TASK BRIEF
Return, word for word, the lines of the listing below from the one with "69: (964, 555)" through the one with "211: (630, 571)", and no other lines.
################
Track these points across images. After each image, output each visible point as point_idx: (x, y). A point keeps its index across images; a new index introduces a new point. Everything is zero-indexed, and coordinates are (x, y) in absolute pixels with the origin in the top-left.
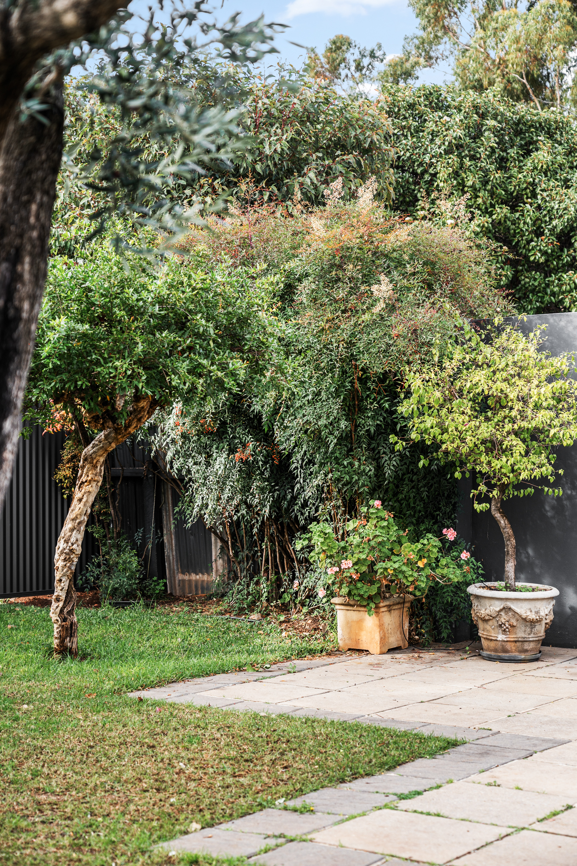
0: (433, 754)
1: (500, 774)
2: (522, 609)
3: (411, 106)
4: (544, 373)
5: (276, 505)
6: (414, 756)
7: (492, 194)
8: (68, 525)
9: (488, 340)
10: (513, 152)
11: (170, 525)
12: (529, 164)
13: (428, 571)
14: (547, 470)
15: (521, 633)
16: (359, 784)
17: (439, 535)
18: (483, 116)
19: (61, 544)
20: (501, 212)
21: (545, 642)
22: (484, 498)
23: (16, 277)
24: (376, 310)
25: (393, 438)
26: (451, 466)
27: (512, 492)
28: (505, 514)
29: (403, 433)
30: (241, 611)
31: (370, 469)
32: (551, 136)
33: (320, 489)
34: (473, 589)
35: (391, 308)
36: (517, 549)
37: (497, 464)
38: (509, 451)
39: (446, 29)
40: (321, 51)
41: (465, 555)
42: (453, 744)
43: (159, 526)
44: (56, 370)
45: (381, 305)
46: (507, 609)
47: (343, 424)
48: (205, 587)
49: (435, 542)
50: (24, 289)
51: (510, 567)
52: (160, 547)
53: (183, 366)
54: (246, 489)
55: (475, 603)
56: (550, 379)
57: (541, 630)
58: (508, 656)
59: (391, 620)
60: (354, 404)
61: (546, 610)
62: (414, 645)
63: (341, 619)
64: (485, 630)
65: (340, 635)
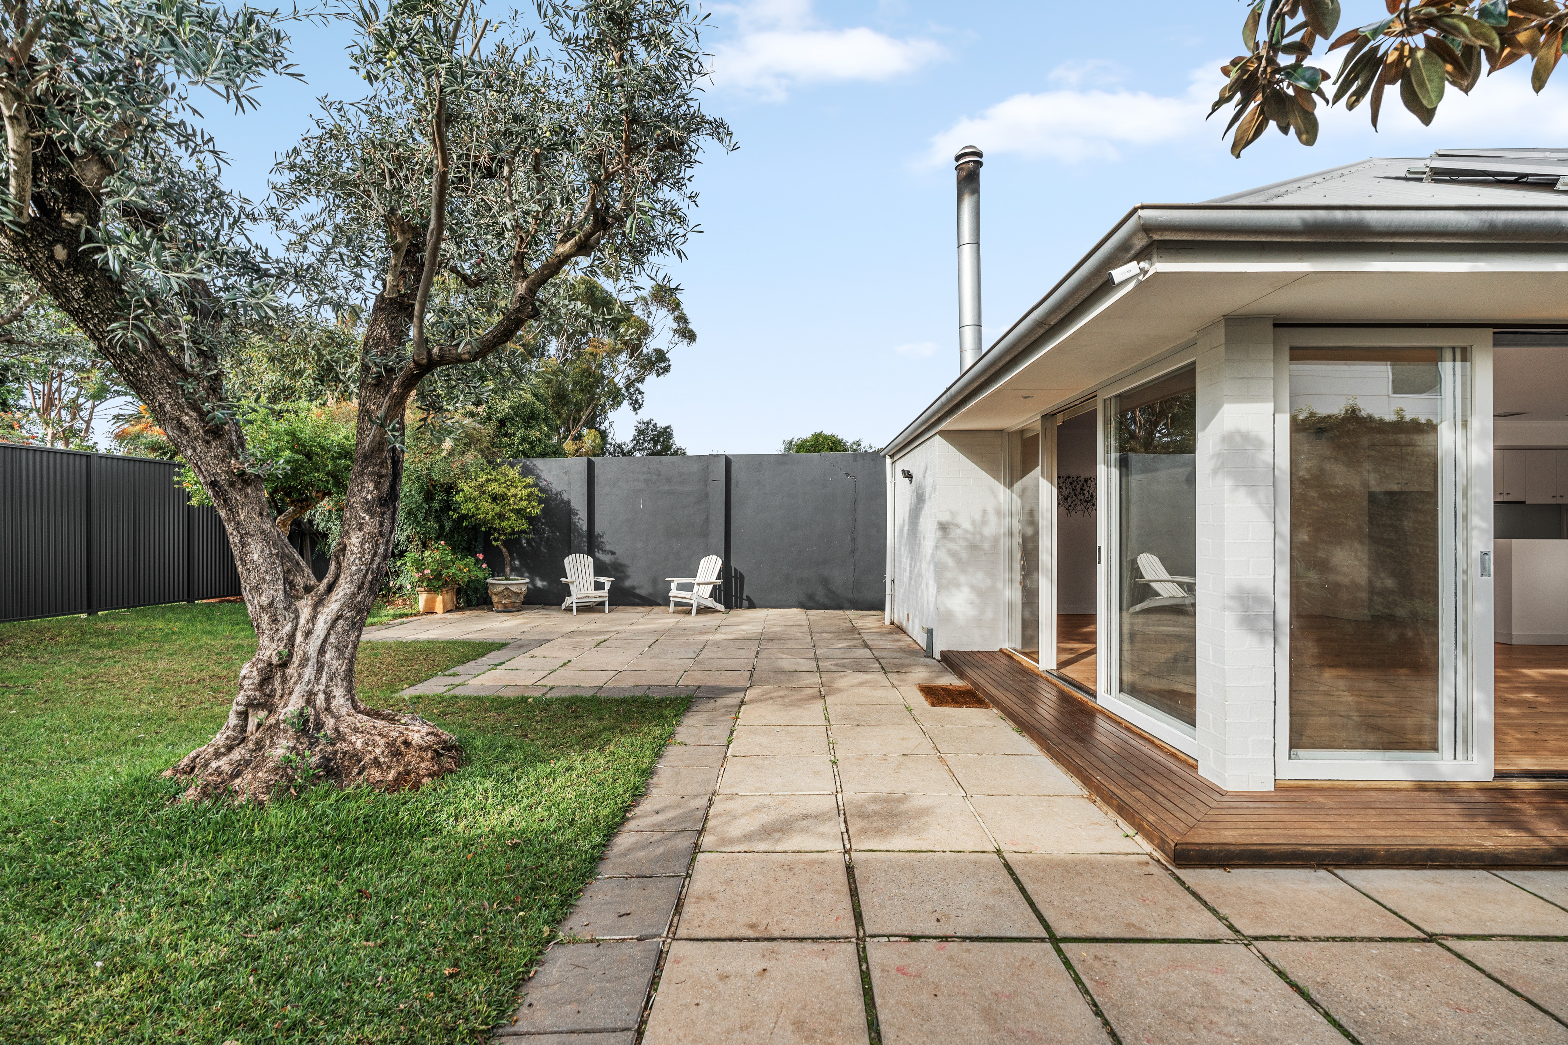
1: (534, 653)
2: (513, 589)
4: (523, 484)
9: (496, 470)
13: (468, 574)
14: (525, 527)
15: (512, 599)
17: (474, 557)
21: (523, 603)
22: (496, 540)
24: (443, 454)
25: (451, 513)
26: (481, 525)
27: (509, 537)
28: (505, 546)
29: (456, 510)
31: (438, 526)
33: (408, 537)
34: (489, 581)
35: (450, 454)
36: (511, 562)
37: (502, 524)
38: (508, 519)
41: (484, 566)
42: (504, 645)
45: (445, 452)
46: (507, 589)
49: (472, 560)
51: (508, 570)
55: (491, 587)
56: (525, 487)
57: (522, 597)
58: (507, 609)
59: (448, 597)
60: (429, 497)
61: (524, 588)
62: (458, 609)
63: (422, 598)
64: (495, 599)
65: (421, 606)
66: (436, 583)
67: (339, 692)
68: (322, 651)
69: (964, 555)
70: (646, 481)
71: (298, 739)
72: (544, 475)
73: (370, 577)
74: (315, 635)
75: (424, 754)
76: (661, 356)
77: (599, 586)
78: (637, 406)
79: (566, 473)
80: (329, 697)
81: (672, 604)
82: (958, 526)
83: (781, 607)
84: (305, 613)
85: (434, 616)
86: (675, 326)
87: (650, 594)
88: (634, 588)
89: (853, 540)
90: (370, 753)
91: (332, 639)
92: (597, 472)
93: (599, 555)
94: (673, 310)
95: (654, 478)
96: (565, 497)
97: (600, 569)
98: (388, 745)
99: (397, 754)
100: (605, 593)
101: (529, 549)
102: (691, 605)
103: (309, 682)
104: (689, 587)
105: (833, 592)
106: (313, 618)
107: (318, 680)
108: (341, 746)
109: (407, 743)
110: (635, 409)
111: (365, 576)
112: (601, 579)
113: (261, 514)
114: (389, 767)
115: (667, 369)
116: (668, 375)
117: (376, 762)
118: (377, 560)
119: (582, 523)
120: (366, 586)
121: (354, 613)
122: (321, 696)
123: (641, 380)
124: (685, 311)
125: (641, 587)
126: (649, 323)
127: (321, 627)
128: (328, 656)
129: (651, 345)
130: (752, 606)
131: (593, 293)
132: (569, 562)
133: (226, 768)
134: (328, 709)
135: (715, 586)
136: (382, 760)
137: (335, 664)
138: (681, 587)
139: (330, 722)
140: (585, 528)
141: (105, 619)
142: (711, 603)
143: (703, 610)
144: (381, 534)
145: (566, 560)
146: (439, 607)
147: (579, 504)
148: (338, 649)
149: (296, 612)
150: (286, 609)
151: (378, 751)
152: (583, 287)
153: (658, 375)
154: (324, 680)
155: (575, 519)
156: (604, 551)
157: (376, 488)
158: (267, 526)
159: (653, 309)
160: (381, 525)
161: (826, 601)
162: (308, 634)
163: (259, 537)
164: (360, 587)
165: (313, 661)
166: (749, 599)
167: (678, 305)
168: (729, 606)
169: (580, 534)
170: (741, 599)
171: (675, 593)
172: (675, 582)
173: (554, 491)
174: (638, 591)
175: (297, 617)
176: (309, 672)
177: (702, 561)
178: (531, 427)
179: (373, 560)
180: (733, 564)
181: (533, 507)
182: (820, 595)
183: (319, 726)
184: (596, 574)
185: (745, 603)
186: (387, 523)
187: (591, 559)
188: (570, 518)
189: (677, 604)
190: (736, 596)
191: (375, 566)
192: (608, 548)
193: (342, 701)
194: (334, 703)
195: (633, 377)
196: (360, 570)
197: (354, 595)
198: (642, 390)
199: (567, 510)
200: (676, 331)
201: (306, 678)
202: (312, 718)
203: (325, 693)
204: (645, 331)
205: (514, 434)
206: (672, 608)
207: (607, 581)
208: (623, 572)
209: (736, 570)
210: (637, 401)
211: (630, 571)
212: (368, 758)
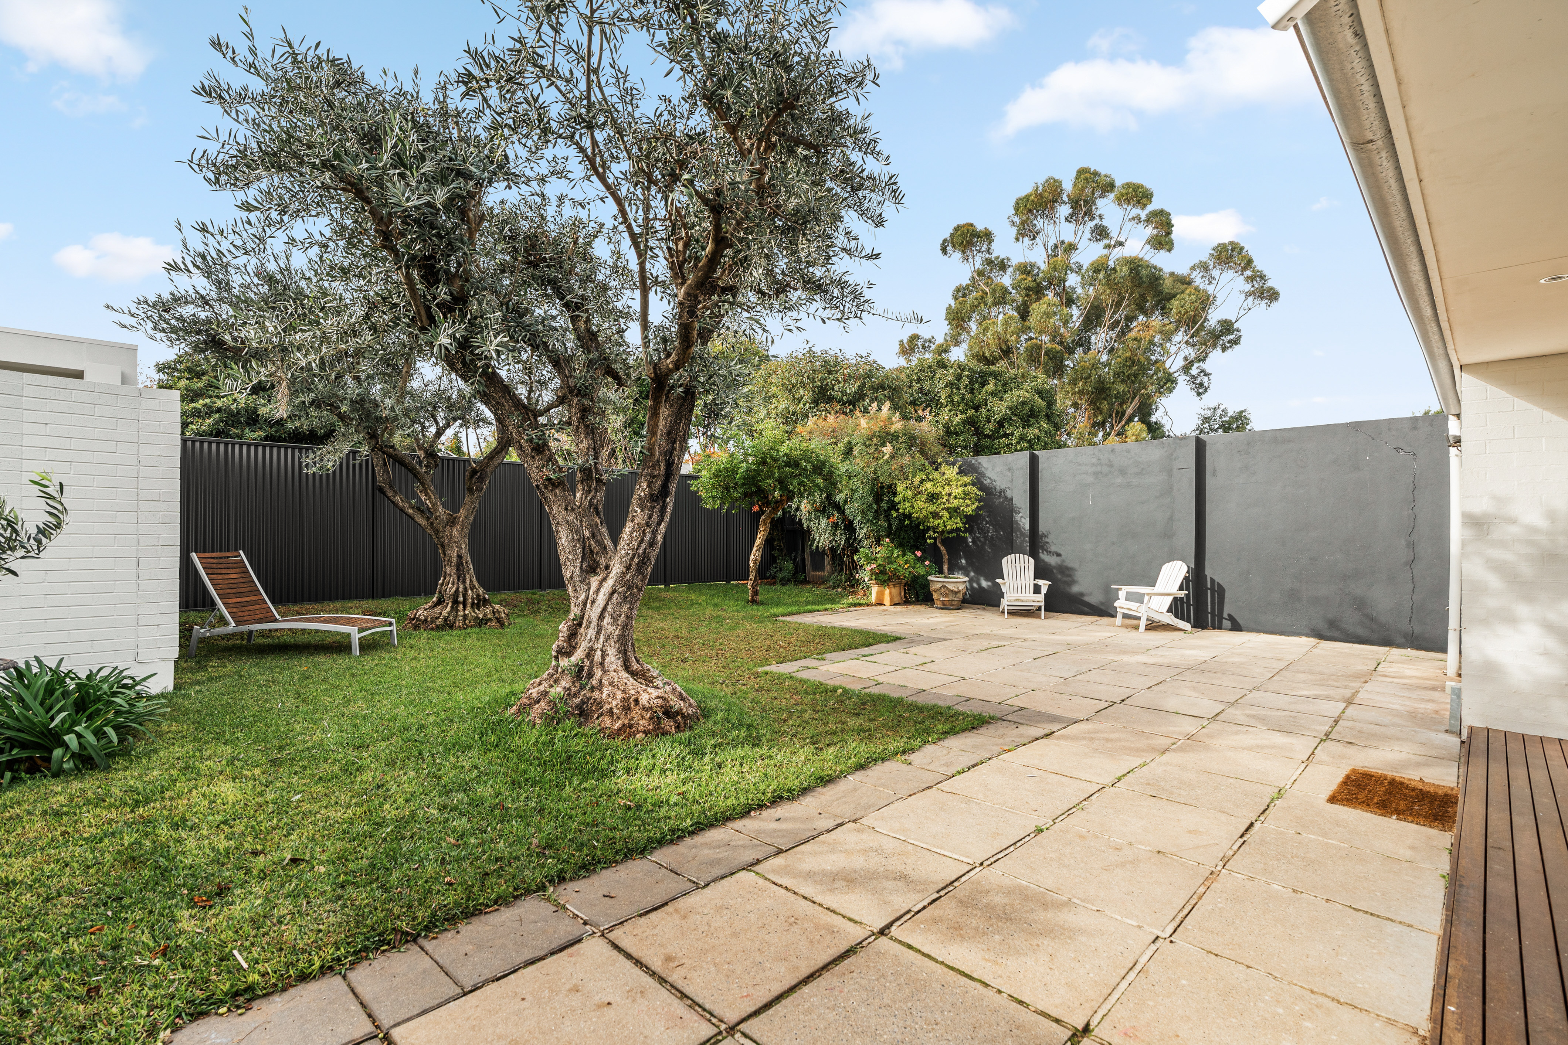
0: (888, 642)
1: (912, 650)
2: (950, 586)
3: (930, 367)
4: (960, 483)
5: (847, 540)
6: (880, 642)
7: (967, 404)
8: (755, 549)
9: (936, 469)
10: (976, 386)
11: (807, 551)
12: (984, 391)
13: (911, 569)
14: (960, 525)
15: (951, 597)
16: (851, 651)
17: (914, 553)
18: (963, 370)
19: (752, 557)
20: (971, 412)
21: (962, 602)
22: (932, 538)
23: (674, 449)
24: (886, 457)
25: (893, 512)
26: (919, 524)
27: (946, 535)
28: (942, 545)
29: (897, 510)
30: (834, 588)
31: (886, 524)
32: (996, 378)
33: (865, 534)
34: (929, 578)
35: (892, 457)
36: (949, 560)
37: (936, 522)
38: (942, 517)
39: (964, 329)
40: (905, 341)
41: (926, 563)
42: (899, 639)
43: (803, 551)
44: (743, 484)
45: (887, 456)
46: (944, 586)
47: (875, 506)
48: (822, 577)
49: (912, 557)
50: (676, 453)
51: (946, 568)
52: (803, 560)
53: (795, 482)
54: (834, 534)
55: (931, 584)
57: (960, 596)
58: (945, 607)
59: (895, 591)
60: (878, 498)
61: (962, 587)
62: (907, 602)
63: (875, 589)
64: (935, 596)
65: (873, 598)
66: (881, 577)
67: (612, 651)
68: (601, 617)
69: (1526, 570)
70: (1096, 474)
71: (573, 683)
72: (989, 474)
73: (636, 560)
74: (596, 604)
75: (645, 713)
76: (1227, 327)
77: (1037, 589)
78: (1201, 389)
79: (1009, 469)
80: (604, 655)
81: (1119, 616)
82: (1513, 521)
83: (1282, 633)
84: (594, 585)
85: (882, 607)
86: (1248, 287)
87: (1102, 603)
88: (1082, 594)
89: (1412, 545)
90: (609, 703)
91: (609, 609)
92: (1041, 466)
93: (1044, 556)
94: (1245, 269)
95: (1105, 469)
96: (1009, 494)
97: (1041, 572)
98: (624, 700)
99: (627, 709)
100: (1041, 597)
101: (974, 547)
102: (1139, 618)
103: (590, 640)
104: (1139, 598)
105: (1372, 619)
106: (598, 590)
107: (597, 639)
108: (596, 694)
109: (637, 701)
110: (1199, 394)
111: (632, 559)
112: (1040, 582)
113: (566, 509)
114: (618, 718)
115: (1236, 342)
116: (1236, 348)
117: (611, 712)
118: (643, 546)
119: (1024, 521)
120: (634, 567)
121: (625, 589)
122: (599, 653)
123: (1202, 359)
124: (1258, 268)
125: (1091, 594)
126: (1210, 292)
127: (601, 599)
128: (606, 621)
129: (1214, 317)
130: (1236, 627)
131: (1138, 273)
132: (1008, 563)
133: (535, 695)
134: (602, 664)
135: (1175, 599)
136: (615, 711)
137: (610, 628)
138: (1130, 597)
139: (598, 673)
140: (1027, 527)
141: (674, 590)
142: (1170, 619)
143: (1153, 626)
144: (648, 525)
145: (1004, 561)
146: (887, 600)
147: (1021, 501)
148: (613, 617)
149: (589, 584)
150: (581, 582)
151: (614, 703)
152: (1125, 269)
153: (1224, 350)
154: (601, 640)
155: (1017, 517)
156: (1049, 553)
157: (648, 486)
158: (570, 518)
159: (1216, 273)
160: (650, 517)
161: (1361, 631)
162: (593, 602)
163: (565, 526)
164: (628, 568)
165: (594, 624)
166: (1231, 618)
167: (1250, 261)
168: (1200, 624)
169: (1022, 534)
170: (1221, 618)
171: (1122, 604)
172: (1124, 591)
173: (998, 489)
174: (1086, 599)
175: (589, 589)
176: (591, 632)
177: (1164, 567)
178: (1029, 426)
179: (639, 546)
180: (1209, 572)
181: (967, 506)
182: (1351, 620)
183: (590, 675)
184: (1036, 577)
185: (1227, 623)
186: (655, 515)
187: (1032, 561)
188: (1012, 516)
189: (1126, 616)
190: (1213, 613)
191: (641, 551)
192: (1053, 548)
193: (613, 659)
194: (608, 660)
195: (1193, 356)
196: (628, 554)
197: (623, 574)
198: (1208, 371)
199: (1009, 510)
200: (1248, 295)
201: (588, 637)
202: (586, 669)
203: (602, 651)
204: (1205, 301)
205: (1012, 434)
206: (1119, 620)
207: (1044, 584)
208: (1070, 576)
209: (1212, 580)
210: (1201, 384)
211: (1079, 576)
212: (607, 707)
################
ANSWER FOR THE TASK
69: (964, 555)
70: (646, 481)
71: (298, 739)
72: (544, 475)
73: (370, 577)
74: (315, 635)
75: (424, 754)
76: (661, 356)
77: (599, 586)
78: (637, 406)
79: (566, 473)
80: (329, 697)
81: (672, 604)
82: (958, 526)
83: (781, 607)
84: (305, 613)
85: (434, 616)
86: (675, 326)
87: (650, 594)
88: (634, 588)
89: (853, 540)
90: (370, 753)
91: (332, 639)
92: (597, 472)
93: (599, 555)
94: (673, 310)
95: (654, 478)
96: (565, 497)
97: (600, 569)
98: (388, 745)
99: (397, 754)
100: (605, 593)
101: (529, 549)
102: (691, 605)
103: (309, 682)
104: (689, 587)
105: (833, 592)
106: (313, 618)
107: (318, 680)
108: (341, 746)
109: (407, 743)
110: (635, 409)
111: (365, 576)
112: (601, 579)
113: (261, 514)
114: (389, 767)
115: (667, 369)
116: (668, 375)
117: (376, 762)
118: (377, 560)
119: (582, 523)
120: (366, 586)
121: (354, 613)
122: (321, 696)
123: (641, 380)
124: (685, 311)
125: (641, 587)
126: (649, 323)
127: (321, 627)
128: (328, 656)
129: (651, 345)
130: (752, 606)
131: (593, 293)
132: (569, 562)
133: (226, 768)
134: (328, 709)
135: (715, 586)
136: (382, 760)
137: (335, 664)
138: (681, 587)
139: (330, 722)
140: (585, 528)
141: (105, 619)
142: (711, 603)
143: (703, 610)
144: (381, 534)
145: (566, 560)
146: (439, 607)
147: (579, 504)
148: (338, 649)
149: (296, 612)
150: (286, 609)
151: (378, 751)
152: (583, 287)
153: (658, 375)
154: (324, 680)
155: (575, 519)
156: (604, 551)
157: (376, 488)
158: (267, 526)
159: (653, 309)
160: (381, 525)
161: (826, 601)
162: (308, 634)
163: (259, 537)
164: (360, 587)
165: (313, 661)
166: (749, 599)
167: (678, 305)
168: (729, 606)
169: (580, 534)
170: (741, 599)
171: (675, 593)
172: (675, 582)
173: (554, 491)
174: (638, 591)
175: (297, 617)
176: (309, 672)
177: (702, 561)
178: (531, 427)
179: (373, 560)
180: (733, 564)
181: (533, 507)
182: (820, 595)
183: (319, 726)
184: (596, 574)
185: (745, 603)
186: (387, 523)
187: (591, 559)
188: (570, 518)
189: (677, 604)
190: (736, 596)
191: (375, 566)
192: (608, 548)
193: (342, 701)
194: (334, 703)
195: (633, 377)
196: (360, 570)
197: (354, 595)
198: (642, 390)
199: (567, 510)
200: (676, 331)
201: (306, 678)
202: (312, 718)
203: (325, 693)
204: (645, 331)
205: (514, 434)
206: (672, 608)
207: (607, 581)
208: (623, 572)
209: (736, 570)
210: (637, 401)
211: (630, 571)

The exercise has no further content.